◆ **Goal of the exercise**
Work out how many lines below contain the word "wrist", then give that number alone.

◆ **Material provided**
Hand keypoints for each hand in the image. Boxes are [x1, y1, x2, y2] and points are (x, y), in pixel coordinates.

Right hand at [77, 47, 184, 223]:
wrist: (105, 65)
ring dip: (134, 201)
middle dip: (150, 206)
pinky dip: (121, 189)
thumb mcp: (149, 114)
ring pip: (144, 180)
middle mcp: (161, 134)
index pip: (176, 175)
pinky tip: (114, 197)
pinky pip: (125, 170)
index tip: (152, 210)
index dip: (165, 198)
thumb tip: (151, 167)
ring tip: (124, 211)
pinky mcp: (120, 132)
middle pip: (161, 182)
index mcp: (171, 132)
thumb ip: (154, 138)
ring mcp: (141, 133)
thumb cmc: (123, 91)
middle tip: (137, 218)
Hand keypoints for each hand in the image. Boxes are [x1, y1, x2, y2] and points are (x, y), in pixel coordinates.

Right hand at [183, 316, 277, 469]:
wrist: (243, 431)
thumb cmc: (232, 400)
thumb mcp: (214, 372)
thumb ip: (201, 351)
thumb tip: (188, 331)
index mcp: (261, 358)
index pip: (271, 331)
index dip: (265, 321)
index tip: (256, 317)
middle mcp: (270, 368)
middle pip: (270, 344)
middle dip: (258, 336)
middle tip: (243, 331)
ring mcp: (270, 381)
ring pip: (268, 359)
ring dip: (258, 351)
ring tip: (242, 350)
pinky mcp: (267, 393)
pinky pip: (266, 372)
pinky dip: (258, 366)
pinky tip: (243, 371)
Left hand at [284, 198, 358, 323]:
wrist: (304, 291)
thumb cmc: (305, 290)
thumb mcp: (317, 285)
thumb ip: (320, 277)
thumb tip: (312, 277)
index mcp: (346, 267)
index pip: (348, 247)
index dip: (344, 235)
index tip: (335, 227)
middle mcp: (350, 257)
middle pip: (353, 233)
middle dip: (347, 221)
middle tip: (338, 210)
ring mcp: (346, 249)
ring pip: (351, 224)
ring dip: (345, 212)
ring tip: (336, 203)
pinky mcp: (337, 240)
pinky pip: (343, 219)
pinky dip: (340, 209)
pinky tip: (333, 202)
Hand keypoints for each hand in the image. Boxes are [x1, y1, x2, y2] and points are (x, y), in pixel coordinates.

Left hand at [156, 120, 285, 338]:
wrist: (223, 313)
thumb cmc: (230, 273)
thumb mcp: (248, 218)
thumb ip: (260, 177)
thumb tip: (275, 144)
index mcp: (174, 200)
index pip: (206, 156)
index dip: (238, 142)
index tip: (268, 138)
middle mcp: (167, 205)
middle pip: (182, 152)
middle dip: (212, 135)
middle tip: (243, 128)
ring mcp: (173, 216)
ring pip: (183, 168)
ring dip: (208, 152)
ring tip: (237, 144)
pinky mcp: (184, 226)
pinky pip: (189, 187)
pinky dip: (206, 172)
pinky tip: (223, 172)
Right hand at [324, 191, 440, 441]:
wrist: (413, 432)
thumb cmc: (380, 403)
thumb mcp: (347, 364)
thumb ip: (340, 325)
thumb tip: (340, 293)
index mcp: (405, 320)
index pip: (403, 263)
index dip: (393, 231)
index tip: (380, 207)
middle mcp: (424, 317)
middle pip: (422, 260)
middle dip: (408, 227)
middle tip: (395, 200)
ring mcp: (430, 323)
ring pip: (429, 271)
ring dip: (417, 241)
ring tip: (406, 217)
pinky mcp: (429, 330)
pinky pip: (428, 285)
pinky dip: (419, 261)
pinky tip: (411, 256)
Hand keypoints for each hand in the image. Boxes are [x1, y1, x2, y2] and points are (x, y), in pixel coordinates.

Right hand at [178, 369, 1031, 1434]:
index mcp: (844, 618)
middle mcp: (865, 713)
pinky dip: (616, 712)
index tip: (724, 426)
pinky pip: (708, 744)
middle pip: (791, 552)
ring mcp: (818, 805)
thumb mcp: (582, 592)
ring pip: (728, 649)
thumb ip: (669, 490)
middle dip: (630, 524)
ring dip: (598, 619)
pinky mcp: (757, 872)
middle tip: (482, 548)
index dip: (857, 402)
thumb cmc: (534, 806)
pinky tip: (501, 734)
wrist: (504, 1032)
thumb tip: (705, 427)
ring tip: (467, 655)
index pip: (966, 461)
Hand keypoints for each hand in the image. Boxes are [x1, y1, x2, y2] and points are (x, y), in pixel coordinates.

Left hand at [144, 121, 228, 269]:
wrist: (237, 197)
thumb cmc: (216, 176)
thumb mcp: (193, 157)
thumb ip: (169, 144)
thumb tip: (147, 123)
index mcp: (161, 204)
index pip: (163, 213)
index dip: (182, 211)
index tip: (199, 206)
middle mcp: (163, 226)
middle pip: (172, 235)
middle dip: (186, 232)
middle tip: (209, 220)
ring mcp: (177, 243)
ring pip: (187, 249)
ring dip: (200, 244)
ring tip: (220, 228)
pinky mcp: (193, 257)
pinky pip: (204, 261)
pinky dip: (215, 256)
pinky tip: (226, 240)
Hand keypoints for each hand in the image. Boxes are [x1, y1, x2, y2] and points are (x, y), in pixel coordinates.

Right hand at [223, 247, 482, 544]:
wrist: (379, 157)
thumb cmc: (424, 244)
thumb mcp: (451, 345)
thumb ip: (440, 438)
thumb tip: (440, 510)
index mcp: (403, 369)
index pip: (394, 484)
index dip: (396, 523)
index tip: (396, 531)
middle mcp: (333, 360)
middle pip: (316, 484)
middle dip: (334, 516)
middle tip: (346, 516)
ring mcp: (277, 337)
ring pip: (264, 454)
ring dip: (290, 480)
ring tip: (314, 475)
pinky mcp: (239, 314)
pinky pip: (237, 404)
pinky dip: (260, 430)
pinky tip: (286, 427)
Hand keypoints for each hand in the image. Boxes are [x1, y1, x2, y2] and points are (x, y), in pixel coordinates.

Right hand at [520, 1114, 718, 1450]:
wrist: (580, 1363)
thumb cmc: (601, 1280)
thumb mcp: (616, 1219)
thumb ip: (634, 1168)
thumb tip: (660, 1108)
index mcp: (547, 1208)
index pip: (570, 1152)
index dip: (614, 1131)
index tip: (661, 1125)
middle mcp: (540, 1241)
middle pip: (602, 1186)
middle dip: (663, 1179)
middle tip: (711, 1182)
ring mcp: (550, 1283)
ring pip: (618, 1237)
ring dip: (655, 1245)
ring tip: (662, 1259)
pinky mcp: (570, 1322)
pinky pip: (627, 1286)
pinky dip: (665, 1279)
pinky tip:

◆ **The answer**
9